====== Data records

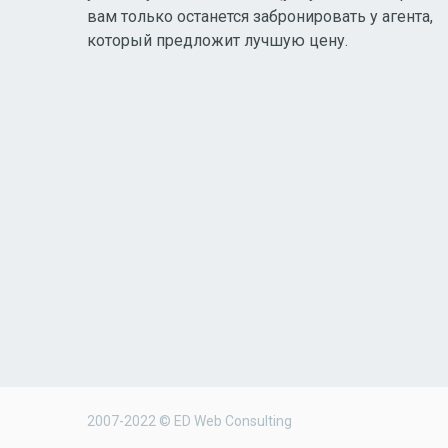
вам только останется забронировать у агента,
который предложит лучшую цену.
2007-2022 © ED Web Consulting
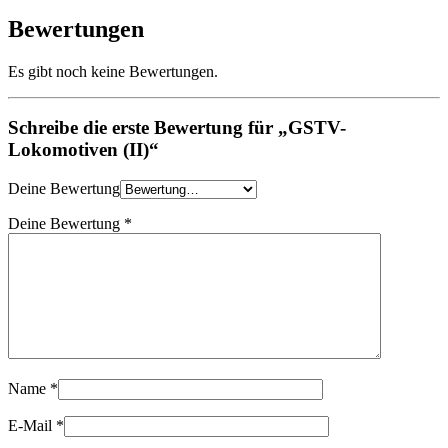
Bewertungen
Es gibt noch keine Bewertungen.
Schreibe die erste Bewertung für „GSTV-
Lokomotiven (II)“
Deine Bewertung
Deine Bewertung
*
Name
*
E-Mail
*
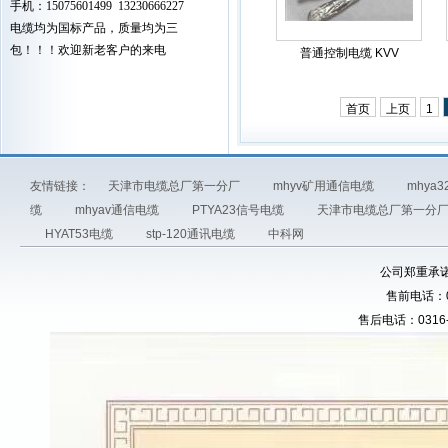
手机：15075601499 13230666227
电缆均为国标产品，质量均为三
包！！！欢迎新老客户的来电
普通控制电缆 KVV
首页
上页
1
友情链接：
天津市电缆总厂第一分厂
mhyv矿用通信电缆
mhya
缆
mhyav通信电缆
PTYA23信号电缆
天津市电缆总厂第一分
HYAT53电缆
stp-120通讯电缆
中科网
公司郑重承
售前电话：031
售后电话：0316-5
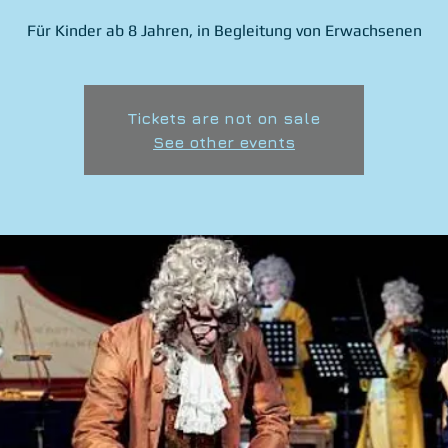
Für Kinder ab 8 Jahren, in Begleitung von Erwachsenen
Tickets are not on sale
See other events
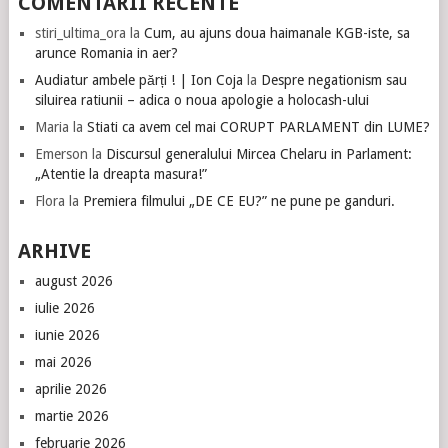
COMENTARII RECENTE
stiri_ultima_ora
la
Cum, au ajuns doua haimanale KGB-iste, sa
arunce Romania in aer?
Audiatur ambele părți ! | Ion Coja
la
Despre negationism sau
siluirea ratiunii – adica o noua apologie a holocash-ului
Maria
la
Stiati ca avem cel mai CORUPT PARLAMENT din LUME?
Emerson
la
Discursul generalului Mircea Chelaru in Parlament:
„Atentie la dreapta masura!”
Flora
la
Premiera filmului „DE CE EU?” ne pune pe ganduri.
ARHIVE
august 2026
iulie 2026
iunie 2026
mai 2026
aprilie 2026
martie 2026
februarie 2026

============
====== Data records

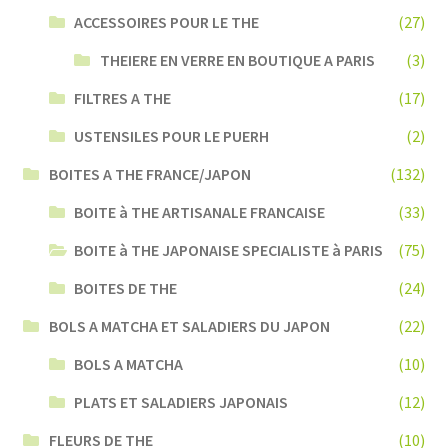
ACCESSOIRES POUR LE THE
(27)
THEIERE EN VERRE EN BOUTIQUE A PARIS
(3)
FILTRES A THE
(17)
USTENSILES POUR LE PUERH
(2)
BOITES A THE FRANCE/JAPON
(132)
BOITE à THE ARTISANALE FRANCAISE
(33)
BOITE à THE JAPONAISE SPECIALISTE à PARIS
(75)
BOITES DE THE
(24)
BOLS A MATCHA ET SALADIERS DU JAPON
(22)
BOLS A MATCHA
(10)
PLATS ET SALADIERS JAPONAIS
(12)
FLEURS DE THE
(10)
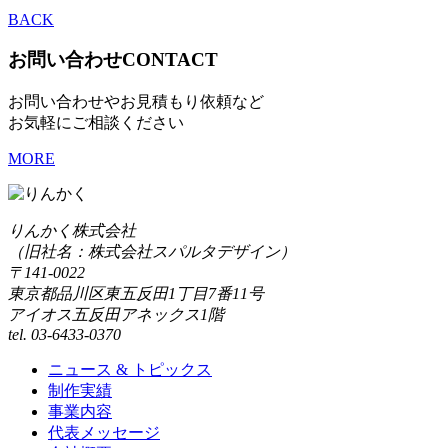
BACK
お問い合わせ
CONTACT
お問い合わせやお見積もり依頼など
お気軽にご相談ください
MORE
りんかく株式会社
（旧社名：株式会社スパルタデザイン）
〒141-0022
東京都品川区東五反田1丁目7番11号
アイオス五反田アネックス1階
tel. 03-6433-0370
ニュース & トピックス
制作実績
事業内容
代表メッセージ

============

Request> Write out the lines of the records above, starting at the line that contains "вам только останется" and ending at the line that contains "See other events". Leave the pictures out of your answer.

Answer space>
вам только останется забронировать у агента,
который предложит лучшую цену.
2007-2022 © ED Web Consulting
Bewertungen
Es gibt noch keine Bewertungen.
Schreibe die erste Bewertung für „GSTV-
Lokomotiven (II)“
Deine Bewertung
Deine Bewertung
*
Name
*
E-Mail
*
手机：15075601499 13230666227
电缆均为国标产品，质量均为三
包！！！欢迎新老客户的来电
普通控制电缆 KVV
首页
上页
1
友情链接：
天津市电缆总厂第一分厂
mhyv矿用通信电缆
mhya
缆
mhyav通信电缆
PTYA23信号电缆
天津市电缆总厂第一分
HYAT53电缆
stp-120通讯电缆
中科网
公司郑重承
售前电话：031
售后电话：0316-5
Für Kinder ab 8 Jahren, in Begleitung von Erwachsenen
Tickets are not on sale
See other events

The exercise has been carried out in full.